Under normal circumstances, Lady Gaga’s booking as the headliner of the Super Bowl halftime show Feb. 5 in Houston would be a bit of unambiguous good fortune for her. She was coming off a stretch of her career in which, with well-received performances at the 2015 and 2016 Oscars and 2016 Super Bowl pre-show, she’d proven herself surprisingly adept at fitting old-school showmanship into familiar frameworks. Recent halftime headliners like Coldplay, Katy Perry, Bruno Mars and Beyoncé all used the platform to promote both their music and their respective star personae. So it’s safe to assume a full-length set at America’s most-watched television event might help reignite public interest in Gaga’s act.
But the Super Bowl is hardly taking place under normal circumstances. As acceptance speeches at the Golden Globes and—particularly—the Screen Actors Guild Awards made clear, live television entertainment events come freighted with strange and difficult-to-meet expectations. The pace of news developments during the Trump era and the sense that protests of a scale without recent precedent are endless, make it clear a substantial portion of the viewership is grappling with deep, existential concerns. Even the most earnestly meant political gestures can have the tendency to seem self-serving, as when Emma Stone capped off a SAG Awards full of pro-refugee messaging by attempting, to little avail, to link her film La La Land to a legacy of Hollywood reflecting society.
And yet the Super Bowl, with its stadium setting, its placement in the midst of high-profile athletics and advertising, and its 100-million-plus viewership, is the most impersonal of TV venues. Shows that have succeeded in the past have done so on the back of virtuosic musical ambition (Beyoncé) or outsized spectacle (Perry). Political messaging—as in 2011, when will.i.am of the Black Eyed Peas addressed a verse of “Where is the Love” to President Obama, or in 2012, when Madonna ended her show with a call for #worldpeace—seemed grasping at best.
The only recent exception came last year, when Beyoncé transmitted a clear message by dressing her dancers in Black Panther regalia, a delicious bit of homage and provocation. But Lady Gaga is not Beyoncé.
Over the years, Lady Gaga’s messaging—even at its most deeply felt—has tended toward theater-kid obviousness. At the Oscars last year, she paid tribute to victims of sexual assault. One of her biggest hits, “Born This Way,” is a tribute to the LGBT community. And yet, both of these were fairly broad and inclusive. Gaga’s never quite gone for social commentary that lacks a generic uplift. She’s more like erstwhile chart rival Perry than she might like to admit.

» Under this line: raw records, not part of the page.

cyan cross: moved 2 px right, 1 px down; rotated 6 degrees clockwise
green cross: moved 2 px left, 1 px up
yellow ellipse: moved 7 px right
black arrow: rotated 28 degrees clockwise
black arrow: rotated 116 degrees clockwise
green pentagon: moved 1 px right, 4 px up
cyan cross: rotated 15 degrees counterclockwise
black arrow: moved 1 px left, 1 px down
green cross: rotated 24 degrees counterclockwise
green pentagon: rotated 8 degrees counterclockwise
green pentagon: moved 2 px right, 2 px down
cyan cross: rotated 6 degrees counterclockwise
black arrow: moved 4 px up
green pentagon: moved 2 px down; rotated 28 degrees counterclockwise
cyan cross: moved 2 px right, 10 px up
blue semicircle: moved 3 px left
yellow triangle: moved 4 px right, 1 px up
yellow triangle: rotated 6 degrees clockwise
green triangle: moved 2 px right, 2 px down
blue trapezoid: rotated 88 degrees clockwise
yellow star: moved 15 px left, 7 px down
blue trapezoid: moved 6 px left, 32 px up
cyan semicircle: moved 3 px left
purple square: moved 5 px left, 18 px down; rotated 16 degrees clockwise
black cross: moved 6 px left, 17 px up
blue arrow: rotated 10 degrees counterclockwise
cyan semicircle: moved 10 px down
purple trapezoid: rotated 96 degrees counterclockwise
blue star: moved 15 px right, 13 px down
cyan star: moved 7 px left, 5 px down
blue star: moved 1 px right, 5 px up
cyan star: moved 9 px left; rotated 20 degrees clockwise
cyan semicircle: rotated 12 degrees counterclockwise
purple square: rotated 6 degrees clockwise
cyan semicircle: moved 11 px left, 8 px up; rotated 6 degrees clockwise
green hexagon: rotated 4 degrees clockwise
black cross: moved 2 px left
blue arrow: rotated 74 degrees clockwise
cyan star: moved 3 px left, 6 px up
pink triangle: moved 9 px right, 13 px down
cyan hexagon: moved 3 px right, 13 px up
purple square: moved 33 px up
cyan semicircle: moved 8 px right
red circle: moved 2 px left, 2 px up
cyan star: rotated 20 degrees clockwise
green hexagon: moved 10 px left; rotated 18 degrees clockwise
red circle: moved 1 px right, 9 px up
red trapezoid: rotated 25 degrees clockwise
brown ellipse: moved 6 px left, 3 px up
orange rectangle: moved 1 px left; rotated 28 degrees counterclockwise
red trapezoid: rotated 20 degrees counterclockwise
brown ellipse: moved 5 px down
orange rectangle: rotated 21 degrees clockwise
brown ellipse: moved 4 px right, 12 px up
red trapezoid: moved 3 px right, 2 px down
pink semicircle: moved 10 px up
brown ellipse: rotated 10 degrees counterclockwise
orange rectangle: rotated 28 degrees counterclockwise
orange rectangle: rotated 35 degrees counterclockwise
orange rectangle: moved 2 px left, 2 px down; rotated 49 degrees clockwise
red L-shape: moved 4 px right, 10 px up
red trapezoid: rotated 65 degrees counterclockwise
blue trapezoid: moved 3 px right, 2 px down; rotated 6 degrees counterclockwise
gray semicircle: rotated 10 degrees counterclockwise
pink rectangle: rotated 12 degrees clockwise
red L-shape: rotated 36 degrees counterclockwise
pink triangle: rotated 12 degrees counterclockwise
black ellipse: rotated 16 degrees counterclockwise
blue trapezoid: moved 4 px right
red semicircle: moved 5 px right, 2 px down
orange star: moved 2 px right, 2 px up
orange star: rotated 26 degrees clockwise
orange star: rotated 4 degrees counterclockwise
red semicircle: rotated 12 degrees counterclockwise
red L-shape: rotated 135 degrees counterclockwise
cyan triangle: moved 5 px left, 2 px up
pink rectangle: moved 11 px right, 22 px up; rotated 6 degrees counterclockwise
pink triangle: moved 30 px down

Not that she’ll necessarily get a chance to make a political statement this year. Following the controversy over Beyoncé’s message (perceived on the political right as anti-cop), Gaga has been given a show whose organizers want to play it safe. While the NFL has denied that it explicitly told her to avoid political subjects, its spokesperson Natalie Ravitz’s statement speaks for itself: “Everyone we work with understands this is a moment for families across America and the world to come together for a great experience. Lady Gaga understands that and we know she will deliver an incredible performance yet again.” It’s forecast to be a warm night in Houston. Where’d this chill come from?
The singer went on to do a Fox Sports interview wearing an NFL T-shirt and announced “I really respect the athletes.” This is not the firebrand her fans have been waiting for. Gaga has said little about the booking, although she’s expressed a desire to “put together the best show for the football fans, the ones that are watching at home.” She also announced a partnership with luxury brand Tiffany that is to include an ad during the big game. This isn’t exactly the preamble of someone planning subversion (that tends to mix poorly with commercial “synergy).
The argument goes that it’s an artist’s duty to speak out. And Gaga—who campaigned for Hillary Clinton, released a rare explicitly political song (about the killing of Trayvon Martin) on her last album, and protested outside Trump Tower after Trump’s win—has not lately been shy. But she’s running up against various other duties, including the ones she owes a broadcast that doesn’t grant unfettered creative control. She’s historically been willing to bend pop’s rules but not to outright break them. Her ability to squeeze herself into anything from a charmingly schmaltzy Julie Andrews tribute to a country album will likely serve her well once again Sunday night.
At the year’s biggest party, she’ll probably be the perfect guest, bringing just enough heat to keep us talking until the third quarter begins. Anyone looking for a conversation to last into Monday can look elsewhere.